### [What you need to do]
In the listing below, pick out lines with "como".

### [Available records]
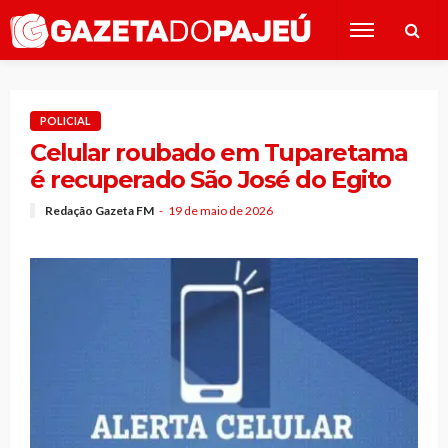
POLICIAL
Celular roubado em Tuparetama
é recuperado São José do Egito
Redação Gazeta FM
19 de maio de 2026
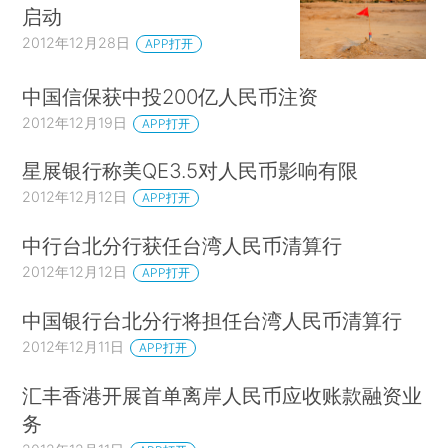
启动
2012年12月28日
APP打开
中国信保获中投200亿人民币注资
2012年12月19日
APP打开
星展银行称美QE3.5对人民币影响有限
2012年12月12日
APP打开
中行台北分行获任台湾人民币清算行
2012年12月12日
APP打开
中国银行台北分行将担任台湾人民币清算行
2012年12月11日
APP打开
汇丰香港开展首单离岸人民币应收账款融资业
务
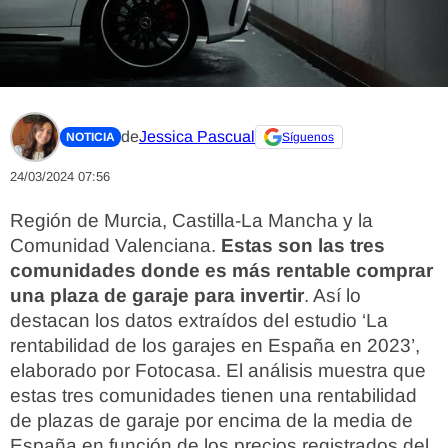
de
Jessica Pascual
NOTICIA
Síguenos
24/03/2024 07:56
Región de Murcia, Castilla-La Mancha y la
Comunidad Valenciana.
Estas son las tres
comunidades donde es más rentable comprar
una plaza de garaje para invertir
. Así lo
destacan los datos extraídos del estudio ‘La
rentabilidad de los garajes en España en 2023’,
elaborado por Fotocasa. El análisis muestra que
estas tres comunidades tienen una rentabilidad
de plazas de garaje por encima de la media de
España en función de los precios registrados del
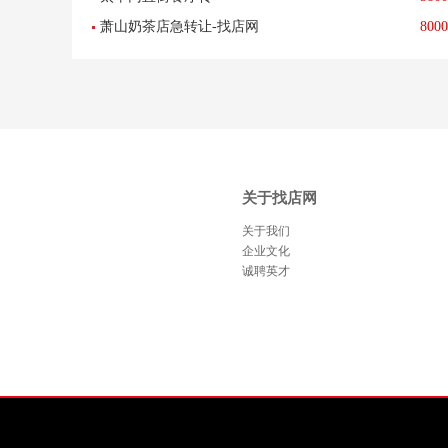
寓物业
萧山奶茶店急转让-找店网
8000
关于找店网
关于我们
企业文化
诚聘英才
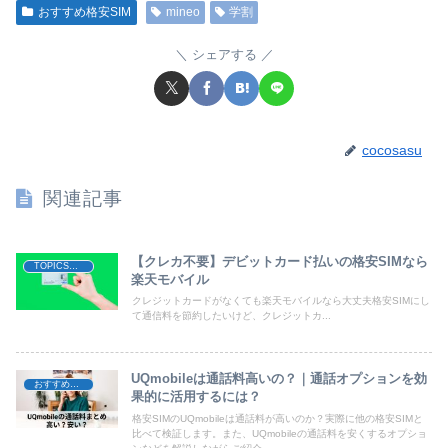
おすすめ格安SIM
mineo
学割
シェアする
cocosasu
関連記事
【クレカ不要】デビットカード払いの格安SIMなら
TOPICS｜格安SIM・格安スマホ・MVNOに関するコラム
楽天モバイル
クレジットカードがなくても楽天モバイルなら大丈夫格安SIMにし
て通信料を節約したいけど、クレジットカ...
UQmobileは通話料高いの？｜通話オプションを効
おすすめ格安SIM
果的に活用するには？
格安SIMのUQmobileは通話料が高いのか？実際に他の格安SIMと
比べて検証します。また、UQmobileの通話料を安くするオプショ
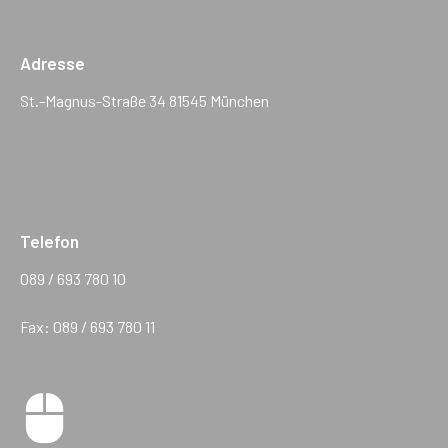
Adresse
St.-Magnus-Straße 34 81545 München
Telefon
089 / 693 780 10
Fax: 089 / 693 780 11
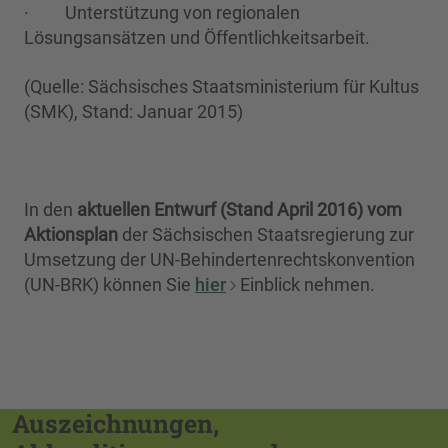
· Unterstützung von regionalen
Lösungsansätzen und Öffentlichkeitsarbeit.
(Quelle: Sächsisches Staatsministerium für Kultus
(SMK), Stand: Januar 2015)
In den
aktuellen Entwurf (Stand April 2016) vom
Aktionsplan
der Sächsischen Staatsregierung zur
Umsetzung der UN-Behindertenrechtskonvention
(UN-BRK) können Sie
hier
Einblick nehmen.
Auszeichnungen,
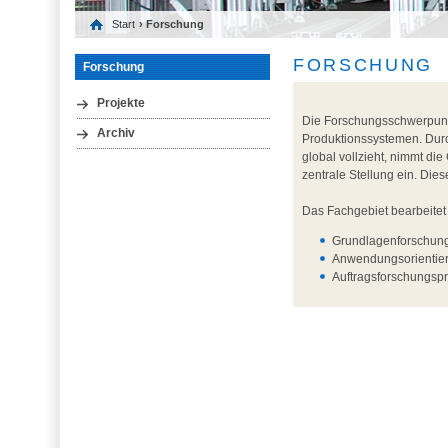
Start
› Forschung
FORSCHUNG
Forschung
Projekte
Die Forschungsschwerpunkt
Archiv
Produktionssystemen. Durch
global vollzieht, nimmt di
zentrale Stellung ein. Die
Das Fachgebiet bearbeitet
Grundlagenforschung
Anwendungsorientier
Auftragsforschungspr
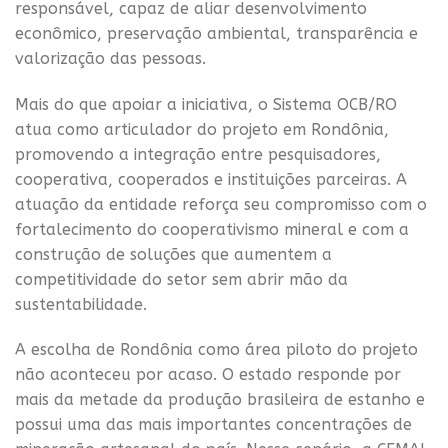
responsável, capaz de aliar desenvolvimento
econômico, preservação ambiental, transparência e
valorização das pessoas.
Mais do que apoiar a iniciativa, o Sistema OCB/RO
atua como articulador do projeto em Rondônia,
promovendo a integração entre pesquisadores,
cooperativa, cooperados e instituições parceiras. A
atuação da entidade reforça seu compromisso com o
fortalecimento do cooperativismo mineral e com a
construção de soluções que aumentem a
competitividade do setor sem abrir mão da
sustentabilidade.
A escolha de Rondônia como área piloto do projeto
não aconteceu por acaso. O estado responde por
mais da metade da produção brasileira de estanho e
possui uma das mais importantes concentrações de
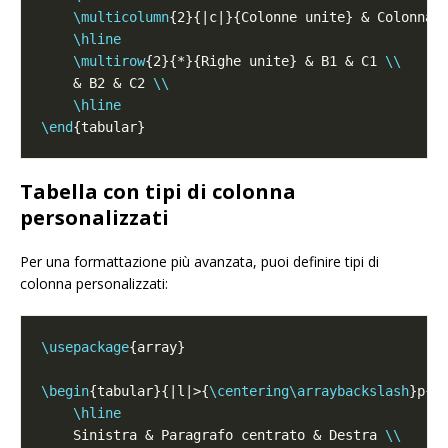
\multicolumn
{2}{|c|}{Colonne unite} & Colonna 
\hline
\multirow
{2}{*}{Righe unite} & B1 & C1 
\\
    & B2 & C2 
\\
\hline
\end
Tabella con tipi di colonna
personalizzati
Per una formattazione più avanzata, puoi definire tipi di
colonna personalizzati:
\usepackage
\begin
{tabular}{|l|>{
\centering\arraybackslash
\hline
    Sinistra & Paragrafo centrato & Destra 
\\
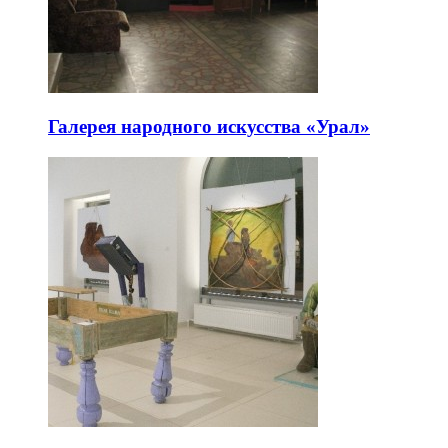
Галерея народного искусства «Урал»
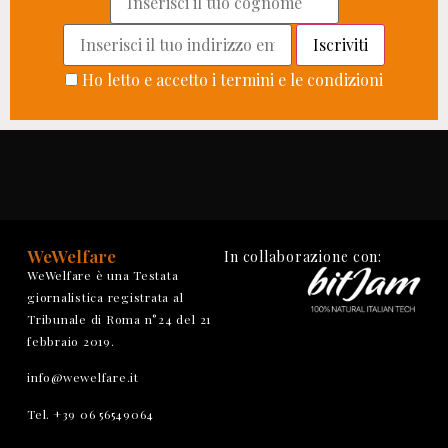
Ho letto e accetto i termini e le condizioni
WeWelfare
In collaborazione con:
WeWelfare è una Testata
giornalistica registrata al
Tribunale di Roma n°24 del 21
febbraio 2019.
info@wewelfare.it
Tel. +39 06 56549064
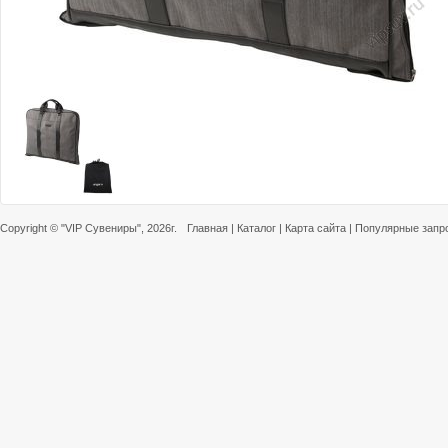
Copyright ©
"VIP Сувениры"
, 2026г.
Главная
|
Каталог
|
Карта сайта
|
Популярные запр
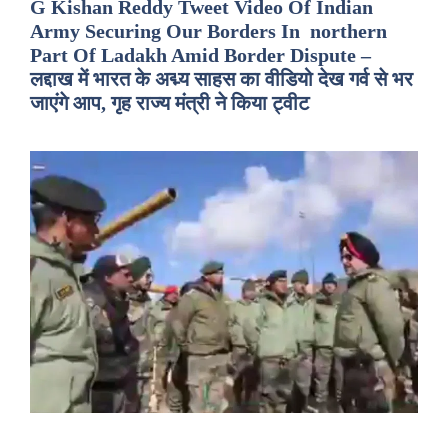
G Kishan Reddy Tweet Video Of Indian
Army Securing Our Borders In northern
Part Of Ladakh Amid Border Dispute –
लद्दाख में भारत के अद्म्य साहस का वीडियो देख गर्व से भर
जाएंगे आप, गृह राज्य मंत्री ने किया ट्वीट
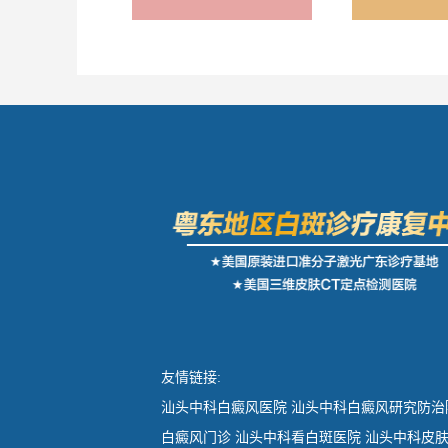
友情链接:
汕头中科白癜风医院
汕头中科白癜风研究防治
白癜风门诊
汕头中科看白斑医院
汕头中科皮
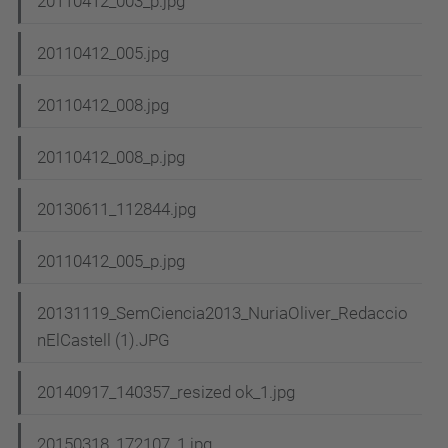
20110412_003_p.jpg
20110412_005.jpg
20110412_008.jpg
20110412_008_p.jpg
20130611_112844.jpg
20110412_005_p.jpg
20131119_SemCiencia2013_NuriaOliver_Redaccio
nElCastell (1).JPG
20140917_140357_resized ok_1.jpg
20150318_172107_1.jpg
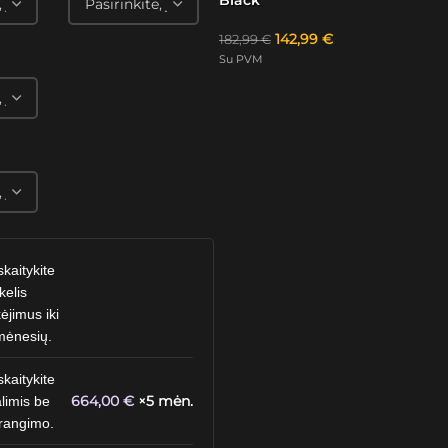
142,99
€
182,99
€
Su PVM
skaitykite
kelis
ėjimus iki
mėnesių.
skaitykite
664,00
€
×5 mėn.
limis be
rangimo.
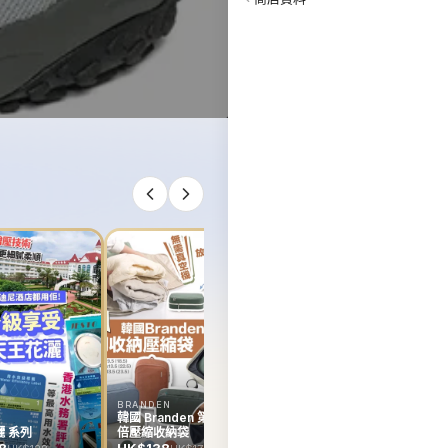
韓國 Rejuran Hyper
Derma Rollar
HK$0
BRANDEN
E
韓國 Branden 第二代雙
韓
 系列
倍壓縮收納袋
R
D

### [Answer section]
atua como articulador do projeto em Rondônia,
A escolha de Rondônia como área piloto do projeto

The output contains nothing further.